I suppose it all goes back to childhood – don’t most of our little ticks and habits that others don’t quite understand go back to childhood? Let me explain. Until I was thirteen or thereabouts, I had never lived in a house with an actual bathroom. But then, I had never lived in a house less than one hundred years old. Most old houses were not built with bathrooms, and unless someone had added a bathroom later, well, this was what you had to put up with – the WC was outside, and if you wanted a bath, someone had to stoke up the fire to heat the water, which would later be drawn off to fill a tin bath placed in front of the kitchen range.
That’s how we used to bathe when I was a kid – of course, you had privacy, because by the time the water was hot, the rest of the family were in the living room watching Coronation Street (Britain’s longest-running TV soap - sorry about the pun).
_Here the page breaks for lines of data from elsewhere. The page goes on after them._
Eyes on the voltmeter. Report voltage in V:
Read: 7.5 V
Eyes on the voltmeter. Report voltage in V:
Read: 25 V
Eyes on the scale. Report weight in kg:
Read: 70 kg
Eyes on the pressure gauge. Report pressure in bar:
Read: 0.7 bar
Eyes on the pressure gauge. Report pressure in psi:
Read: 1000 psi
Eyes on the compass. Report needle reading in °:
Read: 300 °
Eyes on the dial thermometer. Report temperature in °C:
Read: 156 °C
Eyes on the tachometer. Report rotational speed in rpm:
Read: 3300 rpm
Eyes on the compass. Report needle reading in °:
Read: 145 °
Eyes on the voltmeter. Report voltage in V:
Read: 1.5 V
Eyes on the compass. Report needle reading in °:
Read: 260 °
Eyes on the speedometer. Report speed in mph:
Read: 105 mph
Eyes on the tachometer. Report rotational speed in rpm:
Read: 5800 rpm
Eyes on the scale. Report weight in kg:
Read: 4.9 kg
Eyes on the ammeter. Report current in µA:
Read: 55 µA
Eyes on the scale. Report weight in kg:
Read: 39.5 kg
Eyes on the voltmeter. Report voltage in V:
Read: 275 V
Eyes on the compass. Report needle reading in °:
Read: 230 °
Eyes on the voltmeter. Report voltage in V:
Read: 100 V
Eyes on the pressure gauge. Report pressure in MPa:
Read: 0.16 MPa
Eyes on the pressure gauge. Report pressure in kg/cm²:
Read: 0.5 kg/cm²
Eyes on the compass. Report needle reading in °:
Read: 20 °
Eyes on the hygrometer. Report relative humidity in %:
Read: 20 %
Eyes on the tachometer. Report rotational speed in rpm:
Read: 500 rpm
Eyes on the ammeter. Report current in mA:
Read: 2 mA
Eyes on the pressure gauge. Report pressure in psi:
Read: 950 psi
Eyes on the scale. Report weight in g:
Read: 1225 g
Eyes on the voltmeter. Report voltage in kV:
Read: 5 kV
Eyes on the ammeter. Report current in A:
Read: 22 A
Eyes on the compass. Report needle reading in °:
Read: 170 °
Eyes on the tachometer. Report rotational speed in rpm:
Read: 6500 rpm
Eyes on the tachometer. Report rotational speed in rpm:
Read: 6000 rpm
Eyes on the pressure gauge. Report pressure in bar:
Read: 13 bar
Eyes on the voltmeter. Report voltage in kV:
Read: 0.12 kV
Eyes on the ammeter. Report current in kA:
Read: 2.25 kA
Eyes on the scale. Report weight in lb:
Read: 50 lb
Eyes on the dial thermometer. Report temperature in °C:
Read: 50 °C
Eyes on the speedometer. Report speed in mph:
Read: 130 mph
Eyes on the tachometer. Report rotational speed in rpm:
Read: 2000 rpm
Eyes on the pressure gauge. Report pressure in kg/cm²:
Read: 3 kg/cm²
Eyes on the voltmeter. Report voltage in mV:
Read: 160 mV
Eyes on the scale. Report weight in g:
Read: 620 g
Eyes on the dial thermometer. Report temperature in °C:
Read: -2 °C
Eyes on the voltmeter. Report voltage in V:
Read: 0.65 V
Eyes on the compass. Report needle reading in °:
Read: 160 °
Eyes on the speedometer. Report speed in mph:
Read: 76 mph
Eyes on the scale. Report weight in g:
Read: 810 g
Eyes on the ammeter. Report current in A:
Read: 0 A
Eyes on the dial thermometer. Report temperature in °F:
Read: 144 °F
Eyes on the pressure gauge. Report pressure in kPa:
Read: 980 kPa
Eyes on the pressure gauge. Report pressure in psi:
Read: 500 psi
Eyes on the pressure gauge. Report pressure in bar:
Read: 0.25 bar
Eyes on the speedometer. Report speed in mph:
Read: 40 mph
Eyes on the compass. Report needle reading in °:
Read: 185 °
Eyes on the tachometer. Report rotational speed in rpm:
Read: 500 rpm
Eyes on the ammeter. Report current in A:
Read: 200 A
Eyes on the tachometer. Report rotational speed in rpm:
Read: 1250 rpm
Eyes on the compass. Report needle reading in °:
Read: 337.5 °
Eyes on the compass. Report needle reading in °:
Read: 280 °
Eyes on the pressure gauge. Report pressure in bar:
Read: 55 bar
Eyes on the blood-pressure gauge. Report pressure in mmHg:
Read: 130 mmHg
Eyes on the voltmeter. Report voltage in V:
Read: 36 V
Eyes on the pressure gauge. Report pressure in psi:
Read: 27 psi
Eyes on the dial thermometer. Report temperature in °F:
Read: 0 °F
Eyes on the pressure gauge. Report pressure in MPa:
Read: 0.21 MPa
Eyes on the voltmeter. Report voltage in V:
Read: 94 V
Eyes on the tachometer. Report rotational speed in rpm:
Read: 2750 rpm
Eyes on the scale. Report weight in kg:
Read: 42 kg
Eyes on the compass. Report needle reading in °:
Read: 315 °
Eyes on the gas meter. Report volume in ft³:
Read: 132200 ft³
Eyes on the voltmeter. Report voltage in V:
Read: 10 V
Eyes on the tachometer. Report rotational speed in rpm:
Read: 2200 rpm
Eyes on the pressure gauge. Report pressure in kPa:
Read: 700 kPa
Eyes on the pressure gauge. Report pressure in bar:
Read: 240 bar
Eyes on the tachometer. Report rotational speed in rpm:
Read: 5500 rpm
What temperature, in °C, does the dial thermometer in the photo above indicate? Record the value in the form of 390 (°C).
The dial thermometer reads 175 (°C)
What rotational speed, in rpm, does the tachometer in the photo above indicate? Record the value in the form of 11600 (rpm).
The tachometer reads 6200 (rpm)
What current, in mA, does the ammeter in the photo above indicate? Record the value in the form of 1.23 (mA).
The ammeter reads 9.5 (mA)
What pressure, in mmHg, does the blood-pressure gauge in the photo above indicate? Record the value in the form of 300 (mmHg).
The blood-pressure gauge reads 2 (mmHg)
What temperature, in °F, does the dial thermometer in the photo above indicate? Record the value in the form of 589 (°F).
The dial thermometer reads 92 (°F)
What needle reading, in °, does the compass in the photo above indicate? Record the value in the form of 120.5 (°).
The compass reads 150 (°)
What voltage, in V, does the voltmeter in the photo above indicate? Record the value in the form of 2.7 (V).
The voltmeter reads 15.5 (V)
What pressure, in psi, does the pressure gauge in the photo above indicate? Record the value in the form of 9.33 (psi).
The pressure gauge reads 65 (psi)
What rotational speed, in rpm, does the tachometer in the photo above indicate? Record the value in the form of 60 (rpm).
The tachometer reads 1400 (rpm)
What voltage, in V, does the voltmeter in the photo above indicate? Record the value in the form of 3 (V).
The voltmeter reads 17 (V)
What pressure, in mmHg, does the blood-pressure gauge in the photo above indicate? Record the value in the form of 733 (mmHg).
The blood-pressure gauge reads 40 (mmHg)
I still remember my mother placing towels on the rail above the range, so they’d be warm by the time we needed them – and on cold nights she’d open the fire-door, so you were toasty and flushed with heat as you steeped yourself. At some point Dad brought home a real bathtub, which was plumbed in just behind the kitchen door – it was a huge kitchen, by the way – and the same rules applied; the fire was stoked, the water heated up sufficiently, and the family vanished while you had your bath. This is what happens when your parents buy a somewhat decrepit early Victorian house “in need of some modernization” – which turns out to be a 25-year remodel project. Therefore you can see how the business of having a hot bath always required something of an announcement and a bit of preparation.
That is not me, though I had the same stylish haircut.
At last, when I was 13, the builders came, walls went up, the large kitchen was rendered smaller - and after what seemed like weeks of construction, we had a real bathroom with an indoor WC! But the fire still had to be stoked if anyone wanted a bath, so you still had to ask, “Is it OK if I have a bath tonight?”
Perhaps there’s really no need for me to request permission anymore, though I still believe it's the right thing to do. Someone else might need the hot water I’m just about to wallow in. Growing up we only had that one bathroom (eventually ….) – indeed, everyone I knew only had one bathroom – so obviously I wouldn’t want to be languishing in the bathtub while another family member was banging on the door and turning blue with the need to use the loo. Clearly, asking if it’s OK to have a hot bath is a habit acquired in childhood that after all these years – and many bathrooms later - I just can’t seem to kick, though there was respite during the years I lived alone and could do what I liked with the water supply. No one has ever said, “Oh no, it’s shower or nothing in this house,” or “Maybe tomorrow” or “I don’t think so.” – but I know I would feel ill mannered if I hadn't bothered to ask. And I’m not the only one. When I was last staying with my oldest, dearest friend and her family in England, we were watching TV one evening, when she stood up and said, “Anyone mind if I have a bath.” No, no one minded. It just took another hour until the water was hot enough for me take a bath - and of course, I asked first.
My question to you, gentle reader, is, in the realm of good manners, what has lingered in your life from childhood?